--- Start Excerpted data ---
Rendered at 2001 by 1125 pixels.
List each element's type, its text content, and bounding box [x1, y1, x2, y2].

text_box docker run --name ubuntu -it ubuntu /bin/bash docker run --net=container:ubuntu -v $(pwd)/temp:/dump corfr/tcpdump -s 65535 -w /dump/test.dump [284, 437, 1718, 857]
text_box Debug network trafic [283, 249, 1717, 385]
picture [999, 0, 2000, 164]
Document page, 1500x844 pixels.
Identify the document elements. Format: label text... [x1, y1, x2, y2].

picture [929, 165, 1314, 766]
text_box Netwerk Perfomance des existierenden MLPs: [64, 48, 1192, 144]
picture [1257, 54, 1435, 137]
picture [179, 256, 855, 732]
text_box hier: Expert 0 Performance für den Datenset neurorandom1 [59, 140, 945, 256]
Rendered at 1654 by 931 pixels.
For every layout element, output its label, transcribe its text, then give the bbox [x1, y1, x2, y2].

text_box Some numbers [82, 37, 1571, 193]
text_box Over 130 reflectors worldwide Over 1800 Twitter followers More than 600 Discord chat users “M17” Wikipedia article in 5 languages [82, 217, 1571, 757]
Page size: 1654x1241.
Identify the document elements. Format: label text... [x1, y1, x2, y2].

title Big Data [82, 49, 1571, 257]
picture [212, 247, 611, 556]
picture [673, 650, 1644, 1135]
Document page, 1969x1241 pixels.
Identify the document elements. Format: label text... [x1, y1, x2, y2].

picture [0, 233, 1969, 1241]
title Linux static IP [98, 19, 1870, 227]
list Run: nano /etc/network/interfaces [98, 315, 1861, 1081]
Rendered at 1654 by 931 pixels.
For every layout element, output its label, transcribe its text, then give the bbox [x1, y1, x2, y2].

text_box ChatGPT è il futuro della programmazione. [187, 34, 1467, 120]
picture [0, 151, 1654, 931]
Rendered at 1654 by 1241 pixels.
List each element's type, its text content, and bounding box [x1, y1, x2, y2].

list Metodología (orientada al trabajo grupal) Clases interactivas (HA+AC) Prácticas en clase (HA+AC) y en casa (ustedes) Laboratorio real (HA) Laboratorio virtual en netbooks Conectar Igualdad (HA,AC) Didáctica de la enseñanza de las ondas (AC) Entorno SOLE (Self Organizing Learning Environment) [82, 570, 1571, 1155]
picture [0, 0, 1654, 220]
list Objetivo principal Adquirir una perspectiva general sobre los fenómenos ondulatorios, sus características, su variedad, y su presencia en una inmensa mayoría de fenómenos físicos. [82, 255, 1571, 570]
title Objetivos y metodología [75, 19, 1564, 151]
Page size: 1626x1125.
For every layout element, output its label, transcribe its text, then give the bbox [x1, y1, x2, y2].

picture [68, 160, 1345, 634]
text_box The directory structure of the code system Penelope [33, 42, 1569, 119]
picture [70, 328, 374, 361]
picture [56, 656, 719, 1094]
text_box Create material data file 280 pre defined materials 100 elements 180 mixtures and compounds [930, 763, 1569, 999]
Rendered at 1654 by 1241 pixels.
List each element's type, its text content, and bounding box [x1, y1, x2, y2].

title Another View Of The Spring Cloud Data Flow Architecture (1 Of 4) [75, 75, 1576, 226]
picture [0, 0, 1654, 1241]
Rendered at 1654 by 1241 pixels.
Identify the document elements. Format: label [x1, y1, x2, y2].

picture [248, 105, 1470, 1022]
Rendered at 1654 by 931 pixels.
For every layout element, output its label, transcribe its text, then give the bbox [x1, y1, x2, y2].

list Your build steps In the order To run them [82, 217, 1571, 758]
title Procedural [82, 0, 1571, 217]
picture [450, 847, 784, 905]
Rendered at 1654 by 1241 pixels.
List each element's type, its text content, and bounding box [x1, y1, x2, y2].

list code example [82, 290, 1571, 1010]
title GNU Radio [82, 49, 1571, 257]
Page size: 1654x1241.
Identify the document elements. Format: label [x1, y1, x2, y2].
--- End Excerpted data ---
■ Brief
Can you give the material from its first line through the line containing "text_box hier: Expert" as a numbered list, with the blank lines left out?

■ Task output
1. Rendered at 2001 by 1125 pixels.
2. List each element's type, its text content, and bounding box [x1, y1, x2, y2].
3. text_box docker run --name ubuntu -it ubuntu /bin/bash docker run --net=container:ubuntu -v $(pwd)/temp:/dump corfr/tcpdump -s 65535 -w /dump/test.dump [284, 437, 1718, 857]
4. text_box Debug network trafic [283, 249, 1717, 385]
5. picture [999, 0, 2000, 164]
6. Document page, 1500x844 pixels.
7. Identify the document elements. Format: label text... [x1, y1, x2, y2].
8. picture [929, 165, 1314, 766]
9. text_box Netwerk Perfomance des existierenden MLPs: [64, 48, 1192, 144]
10. picture [1257, 54, 1435, 137]
11. picture [179, 256, 855, 732]
12. text_box hier: Expert 0 Performance für den Datenset neurorandom1 [59, 140, 945, 256]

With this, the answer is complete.